Auto White Balance was slightly disappointing in out-of-the-box images since the camera produced distinct colour cast under all lighting conditions except Daylight and Fluorescent. But the colour casts could be removed easily in Photoshop. Native print size was 11.52 x 15.36 inches at 300 ppi. Observed at 25 percent size, images were noise-free up to ISO 800. At 50 percent screen size, noise was observed at ISO 800 and slight noise could be seen even at ISO 400. When viewed at 100 percent, all images produced slight noise.
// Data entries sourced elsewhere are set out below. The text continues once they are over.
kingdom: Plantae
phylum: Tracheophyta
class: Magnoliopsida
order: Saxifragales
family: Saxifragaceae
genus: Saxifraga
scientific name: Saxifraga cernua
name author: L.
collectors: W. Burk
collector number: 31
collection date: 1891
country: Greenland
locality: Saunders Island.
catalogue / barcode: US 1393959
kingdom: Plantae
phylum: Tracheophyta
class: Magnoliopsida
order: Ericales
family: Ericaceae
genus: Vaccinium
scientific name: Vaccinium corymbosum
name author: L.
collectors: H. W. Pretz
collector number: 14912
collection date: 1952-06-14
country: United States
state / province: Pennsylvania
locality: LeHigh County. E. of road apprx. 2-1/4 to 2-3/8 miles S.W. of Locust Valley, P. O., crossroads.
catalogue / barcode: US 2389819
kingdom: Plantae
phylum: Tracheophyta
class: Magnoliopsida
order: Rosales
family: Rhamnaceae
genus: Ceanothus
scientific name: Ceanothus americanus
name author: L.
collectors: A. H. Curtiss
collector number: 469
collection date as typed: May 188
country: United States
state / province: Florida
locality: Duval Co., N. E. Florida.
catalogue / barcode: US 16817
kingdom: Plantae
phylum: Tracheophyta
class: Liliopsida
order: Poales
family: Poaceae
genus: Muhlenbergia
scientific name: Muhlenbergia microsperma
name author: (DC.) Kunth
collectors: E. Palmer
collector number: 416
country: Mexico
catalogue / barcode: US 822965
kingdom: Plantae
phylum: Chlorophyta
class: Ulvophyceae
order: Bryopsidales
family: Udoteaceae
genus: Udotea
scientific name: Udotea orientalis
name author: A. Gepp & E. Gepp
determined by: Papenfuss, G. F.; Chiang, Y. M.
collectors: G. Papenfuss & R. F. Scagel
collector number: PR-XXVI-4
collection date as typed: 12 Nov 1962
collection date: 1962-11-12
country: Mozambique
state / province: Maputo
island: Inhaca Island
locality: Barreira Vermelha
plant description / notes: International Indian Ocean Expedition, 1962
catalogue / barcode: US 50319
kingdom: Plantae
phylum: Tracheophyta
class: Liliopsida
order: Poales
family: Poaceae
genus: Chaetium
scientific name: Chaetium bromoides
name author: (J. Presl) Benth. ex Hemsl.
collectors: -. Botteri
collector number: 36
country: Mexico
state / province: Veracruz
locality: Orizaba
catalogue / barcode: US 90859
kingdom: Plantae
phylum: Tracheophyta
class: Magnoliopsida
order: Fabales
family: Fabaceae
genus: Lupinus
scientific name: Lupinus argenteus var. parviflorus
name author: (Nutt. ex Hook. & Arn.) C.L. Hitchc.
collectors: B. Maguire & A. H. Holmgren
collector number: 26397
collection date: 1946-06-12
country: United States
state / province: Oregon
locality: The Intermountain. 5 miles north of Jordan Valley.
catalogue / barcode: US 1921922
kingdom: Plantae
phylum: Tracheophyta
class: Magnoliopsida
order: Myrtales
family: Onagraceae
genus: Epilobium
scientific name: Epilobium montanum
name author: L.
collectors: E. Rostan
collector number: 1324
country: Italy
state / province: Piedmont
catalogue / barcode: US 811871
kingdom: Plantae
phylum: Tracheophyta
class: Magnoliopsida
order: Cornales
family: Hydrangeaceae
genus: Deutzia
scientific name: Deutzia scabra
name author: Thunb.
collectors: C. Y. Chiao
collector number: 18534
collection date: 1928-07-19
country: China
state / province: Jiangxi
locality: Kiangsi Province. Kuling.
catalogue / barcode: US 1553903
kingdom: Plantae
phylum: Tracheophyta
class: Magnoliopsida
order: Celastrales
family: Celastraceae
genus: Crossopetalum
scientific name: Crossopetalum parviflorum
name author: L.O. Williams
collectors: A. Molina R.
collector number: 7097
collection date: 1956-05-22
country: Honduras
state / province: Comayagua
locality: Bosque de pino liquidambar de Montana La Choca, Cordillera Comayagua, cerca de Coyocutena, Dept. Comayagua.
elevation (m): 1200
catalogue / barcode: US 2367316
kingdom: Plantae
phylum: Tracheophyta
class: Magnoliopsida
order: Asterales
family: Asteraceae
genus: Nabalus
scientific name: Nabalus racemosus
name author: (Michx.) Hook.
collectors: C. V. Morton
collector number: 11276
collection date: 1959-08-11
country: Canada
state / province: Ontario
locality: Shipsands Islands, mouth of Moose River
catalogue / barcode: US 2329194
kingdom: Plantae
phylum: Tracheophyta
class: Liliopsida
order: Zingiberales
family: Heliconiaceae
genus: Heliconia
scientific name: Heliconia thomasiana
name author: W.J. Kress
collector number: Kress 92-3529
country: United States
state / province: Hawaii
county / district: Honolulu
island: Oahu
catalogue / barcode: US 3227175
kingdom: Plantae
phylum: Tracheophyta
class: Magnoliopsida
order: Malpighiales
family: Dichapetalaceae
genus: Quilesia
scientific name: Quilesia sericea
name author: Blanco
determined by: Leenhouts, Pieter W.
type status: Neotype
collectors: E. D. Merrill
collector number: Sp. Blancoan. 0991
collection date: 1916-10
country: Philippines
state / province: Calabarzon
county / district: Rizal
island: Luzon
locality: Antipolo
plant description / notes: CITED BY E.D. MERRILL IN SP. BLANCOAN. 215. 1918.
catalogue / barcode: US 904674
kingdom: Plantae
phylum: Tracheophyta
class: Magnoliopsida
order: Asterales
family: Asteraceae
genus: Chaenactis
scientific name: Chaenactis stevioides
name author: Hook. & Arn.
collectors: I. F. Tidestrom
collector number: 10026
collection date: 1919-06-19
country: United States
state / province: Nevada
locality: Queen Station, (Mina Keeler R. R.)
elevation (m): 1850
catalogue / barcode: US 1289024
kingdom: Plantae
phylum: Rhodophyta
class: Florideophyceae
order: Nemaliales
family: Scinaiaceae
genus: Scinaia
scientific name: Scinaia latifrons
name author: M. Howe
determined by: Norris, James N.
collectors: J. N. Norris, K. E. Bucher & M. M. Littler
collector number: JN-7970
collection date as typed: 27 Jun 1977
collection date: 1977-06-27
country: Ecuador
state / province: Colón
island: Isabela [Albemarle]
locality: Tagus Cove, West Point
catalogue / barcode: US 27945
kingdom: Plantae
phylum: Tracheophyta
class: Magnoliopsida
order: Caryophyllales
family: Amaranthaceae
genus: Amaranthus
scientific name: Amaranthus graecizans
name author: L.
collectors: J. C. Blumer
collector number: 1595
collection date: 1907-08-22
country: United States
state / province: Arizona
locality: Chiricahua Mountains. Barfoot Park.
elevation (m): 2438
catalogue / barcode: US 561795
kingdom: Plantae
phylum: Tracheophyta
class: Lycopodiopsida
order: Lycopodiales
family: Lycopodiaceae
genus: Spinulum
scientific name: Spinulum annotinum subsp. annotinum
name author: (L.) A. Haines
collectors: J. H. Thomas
Overall, the images were usable up to ISO 800.
The device connected to Wi-Fi networks without any problem, though we felt that the connectivity was slightly poor compared to Android phones.
Value for Money
The Nikon Coolpix S800 retails at an MRP of Rs.20,950. This is tad too high than the expected range for a camera without any manual setting or priority modes.
+ Good features
+ WiFi enabled
+ Power of Android
– Scratch-prone LCD
– No capacitive touch screen
– Performance could have been better
|Design and Build Quality
|Value for Money
Smartphone cameras have taken image sharing to a new level. However, more pixels packed into small sensors of Smartphone cameras have their limitations, no matter what configuration it has. If you are concerned about this, and do not mind carrying a basic phone in addition to this camera-cum-Android device, then the Nikon Coolpix S800 is a good buy. But, we feel, there is much room for improvement.